CHARLESTON — Sen. Joe Manchin says he is incredibly discouraged over the failure of a border security package that had been negotiated by a bipartisan group of his colleagues.

“Everything in this bill made the border a lot safer and helped us be able to control that border than what we have today,” Manchin, D-W.Va., said in a call with West Virginia reporters Thursday.

“And if you’re playing politics with everything you do in your life, that’s the safest thing you can do is a no vote because you don’t have to explain it a whole lot. Someone’s always mad about something in this world today. But if you want to improve things, you’re going to have to stand tall and say ‘Is it better than what I’ve had? I can make a difference.’”

The package included a range of restrictive border measures, plus aid funding for U.S. allies Ukraine, Israel and Taiwan.

The Senate vote on Wednesday was 49-50. At least 60 votes were needed to move it forward because of the Senate’s filibuster rules.

Manchin was frustrated by how some of his colleagues voted.

“This one took the wind out of my sail,” Manchin said. “These are friends of mine; these are people I respect, I like. And to get into a situation where on Sunday they told me one thing, on Monday they were maybe by Tuesday a little doubtful and by Wednesday changed completely and tried to justify it.

“If they had just told me ‘Hey guy, it’s all about politics,’ OK, I get it. But don’t try to justify something you basically fought for and thought was so right. Now you’re justifying why you voted against it. Just be up front with it: politics and this and that.”

The border proposal had come after months of negotiations by Republican James Lankford of Oklahoma, independent Kyrsten Sinema of Arizona and Democrat Chris Murphy of Connecticut.

Lankford said the bill would accomplish several conservative goals like building more border wall, hiring more Border Patrol agents, expanding detention capacity and speeding deportations.

Sinema, in remarks on the Senate floor, was outraged: “Turns out they want all talk and no action. It turns out border security is not a risk to our national security. It’s just a talking point for the election.”

Manchin voted in favor of the package. He said it might not have been perfect, but it was an improvement. He pointed toward its provisions for hiring of thousands more officers to evaluate asylum claims and adding hundreds more Border Patrol agents.

On asylum, Manchin said the policies would have ended “catch and release.” New standards would have required migrants to show during initial screenings that they have a reasonable possibility of being granted asylum.

“Why all of a sudden is perfect the enemy of the good?” Manchin said. “Why does it have to be just absolutely perfect. Because you know what, it’s never going to be perfect and you’re never going to vote for it unless it is perfect because that’s your political agenda.”

Sen. Shelley Moore Capito, R-W.Va., voted against the package. She had promoted border security legislation for months, but this week concluded “based on the overwhelming feedback I’ve received from West Virginians who have conveyed their concerns, I am unable to vote to advance this bill.”

The statement did not specify objections to particular policies within the negotiated border security package.

In a briefing with West Virginia reporters Thursday, Capito again cited concerns expressed by constituents.

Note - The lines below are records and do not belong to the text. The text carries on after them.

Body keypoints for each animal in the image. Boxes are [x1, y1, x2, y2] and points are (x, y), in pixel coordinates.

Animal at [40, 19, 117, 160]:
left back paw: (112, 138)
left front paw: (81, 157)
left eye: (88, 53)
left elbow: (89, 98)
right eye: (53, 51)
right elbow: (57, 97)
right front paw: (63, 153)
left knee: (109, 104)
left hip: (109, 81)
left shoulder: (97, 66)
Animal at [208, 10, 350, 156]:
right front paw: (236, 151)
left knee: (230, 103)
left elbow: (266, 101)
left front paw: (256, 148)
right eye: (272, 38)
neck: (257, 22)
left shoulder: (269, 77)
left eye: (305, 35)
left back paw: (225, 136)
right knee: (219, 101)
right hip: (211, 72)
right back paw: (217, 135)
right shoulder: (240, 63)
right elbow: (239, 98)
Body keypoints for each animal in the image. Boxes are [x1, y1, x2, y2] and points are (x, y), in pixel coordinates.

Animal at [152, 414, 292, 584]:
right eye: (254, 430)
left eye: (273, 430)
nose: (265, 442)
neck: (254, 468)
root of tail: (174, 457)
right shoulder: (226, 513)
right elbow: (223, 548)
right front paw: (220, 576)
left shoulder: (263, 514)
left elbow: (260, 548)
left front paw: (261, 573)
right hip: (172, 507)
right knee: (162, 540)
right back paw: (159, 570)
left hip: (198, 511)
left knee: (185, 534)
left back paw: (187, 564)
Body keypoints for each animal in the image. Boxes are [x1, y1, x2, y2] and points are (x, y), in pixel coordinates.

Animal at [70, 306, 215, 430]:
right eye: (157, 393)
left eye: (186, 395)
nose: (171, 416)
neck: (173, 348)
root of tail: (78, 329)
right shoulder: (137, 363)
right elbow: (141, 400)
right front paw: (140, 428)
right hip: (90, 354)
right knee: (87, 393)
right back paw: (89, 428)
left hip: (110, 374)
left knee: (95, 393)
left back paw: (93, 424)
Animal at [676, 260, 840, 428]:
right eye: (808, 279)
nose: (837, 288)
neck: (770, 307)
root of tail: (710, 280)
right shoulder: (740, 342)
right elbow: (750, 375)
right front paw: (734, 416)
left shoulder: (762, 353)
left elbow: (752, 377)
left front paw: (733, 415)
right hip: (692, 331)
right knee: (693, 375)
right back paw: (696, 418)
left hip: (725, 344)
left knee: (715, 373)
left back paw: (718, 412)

She also said senators didn’t have adequate time to consider the effects of policies in the package from the time it was unveiled last weekend to the vote on Wednesday.

She said border problems are entirely President Biden’s making and that the president has the power to get the border under control.

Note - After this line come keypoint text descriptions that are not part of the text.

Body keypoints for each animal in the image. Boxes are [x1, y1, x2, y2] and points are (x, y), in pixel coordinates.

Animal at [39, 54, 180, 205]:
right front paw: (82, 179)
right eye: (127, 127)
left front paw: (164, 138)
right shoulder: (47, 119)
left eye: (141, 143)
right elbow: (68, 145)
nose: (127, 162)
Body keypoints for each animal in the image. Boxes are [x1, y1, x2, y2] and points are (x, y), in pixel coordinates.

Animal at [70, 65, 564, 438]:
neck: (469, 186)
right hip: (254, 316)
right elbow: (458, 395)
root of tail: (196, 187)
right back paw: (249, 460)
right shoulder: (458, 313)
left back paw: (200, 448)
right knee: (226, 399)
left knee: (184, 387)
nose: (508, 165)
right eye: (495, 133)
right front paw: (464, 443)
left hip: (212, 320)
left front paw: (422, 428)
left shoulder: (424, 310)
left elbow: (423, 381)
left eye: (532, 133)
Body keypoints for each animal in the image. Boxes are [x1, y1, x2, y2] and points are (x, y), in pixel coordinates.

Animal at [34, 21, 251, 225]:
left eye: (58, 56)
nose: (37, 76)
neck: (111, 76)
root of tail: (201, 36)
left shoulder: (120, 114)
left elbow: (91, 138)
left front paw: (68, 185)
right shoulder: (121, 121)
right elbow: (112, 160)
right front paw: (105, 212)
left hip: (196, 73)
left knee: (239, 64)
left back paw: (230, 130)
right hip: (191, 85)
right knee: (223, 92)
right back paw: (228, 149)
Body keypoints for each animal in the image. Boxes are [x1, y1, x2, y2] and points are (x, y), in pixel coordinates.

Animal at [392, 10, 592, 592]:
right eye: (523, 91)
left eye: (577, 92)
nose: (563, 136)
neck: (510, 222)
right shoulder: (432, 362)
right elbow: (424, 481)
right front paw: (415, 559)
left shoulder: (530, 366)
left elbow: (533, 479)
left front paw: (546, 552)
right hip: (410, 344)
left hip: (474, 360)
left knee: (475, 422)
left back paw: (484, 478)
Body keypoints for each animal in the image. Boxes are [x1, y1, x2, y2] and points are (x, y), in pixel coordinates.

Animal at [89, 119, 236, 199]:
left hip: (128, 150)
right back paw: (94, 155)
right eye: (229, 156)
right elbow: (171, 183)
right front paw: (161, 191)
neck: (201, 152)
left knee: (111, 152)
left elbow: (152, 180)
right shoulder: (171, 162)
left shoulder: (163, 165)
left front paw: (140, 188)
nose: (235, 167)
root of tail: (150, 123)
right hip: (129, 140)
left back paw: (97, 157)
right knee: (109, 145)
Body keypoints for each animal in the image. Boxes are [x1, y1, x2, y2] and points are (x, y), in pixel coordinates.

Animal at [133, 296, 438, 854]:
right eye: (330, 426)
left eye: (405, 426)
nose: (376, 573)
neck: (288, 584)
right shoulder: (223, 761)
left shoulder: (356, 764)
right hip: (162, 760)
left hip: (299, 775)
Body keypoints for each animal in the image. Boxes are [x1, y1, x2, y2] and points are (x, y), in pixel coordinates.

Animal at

And she singled out a policy that meant migrants would not have been able to apply for asylum at all if illegal border crossings had reached more than 5,000 a day.

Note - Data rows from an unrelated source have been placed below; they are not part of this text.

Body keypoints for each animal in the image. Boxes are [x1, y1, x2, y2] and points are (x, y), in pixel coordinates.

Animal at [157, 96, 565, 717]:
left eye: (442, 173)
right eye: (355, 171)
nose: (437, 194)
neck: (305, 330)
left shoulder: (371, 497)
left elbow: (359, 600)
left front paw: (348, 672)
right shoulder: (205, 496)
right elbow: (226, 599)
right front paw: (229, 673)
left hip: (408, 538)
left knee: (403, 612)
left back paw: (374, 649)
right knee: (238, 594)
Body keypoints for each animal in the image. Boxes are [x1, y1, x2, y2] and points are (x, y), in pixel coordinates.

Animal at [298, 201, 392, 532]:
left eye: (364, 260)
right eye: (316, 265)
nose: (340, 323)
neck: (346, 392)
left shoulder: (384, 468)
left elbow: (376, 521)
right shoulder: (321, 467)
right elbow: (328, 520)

“I think honestly the 5,000-a-day provision in the past bill was very problematic, and I think it probably was one of the largest stumbling blocks because I heard repeatedly at home ‘Why are we letting 5,000 people in?’” Capito said.

“I don’t think that was the intent of the legislation that Sen. Lankford put forward, but that was the perception and sometimes perception is reality and that’s where I think it became very
problematic.”

Manchin contended that Langford intended for the provision to be specific enough to force action by a president.

“When you get 5,000 everything shuts down,” Manchin said. “He put that in there because he was afraid that maybe a liberal Democrat wouldn’t enforce the bill the way it was, and that would be the trigger that says ‘uh-oh, how’d this happen.’

“So if Biden wanted an open border system, that was the trigger that stopped everything. But they took that and ran with that as a ‘5,000-a-day is going to come before we do anything.’”

Manchin also criticized the border policies of the Biden administration, but he said Congress should have taken its best shot at passing law.

“Codify something,” he said. “Codify something in a bipartisan way that has that ability to endure.”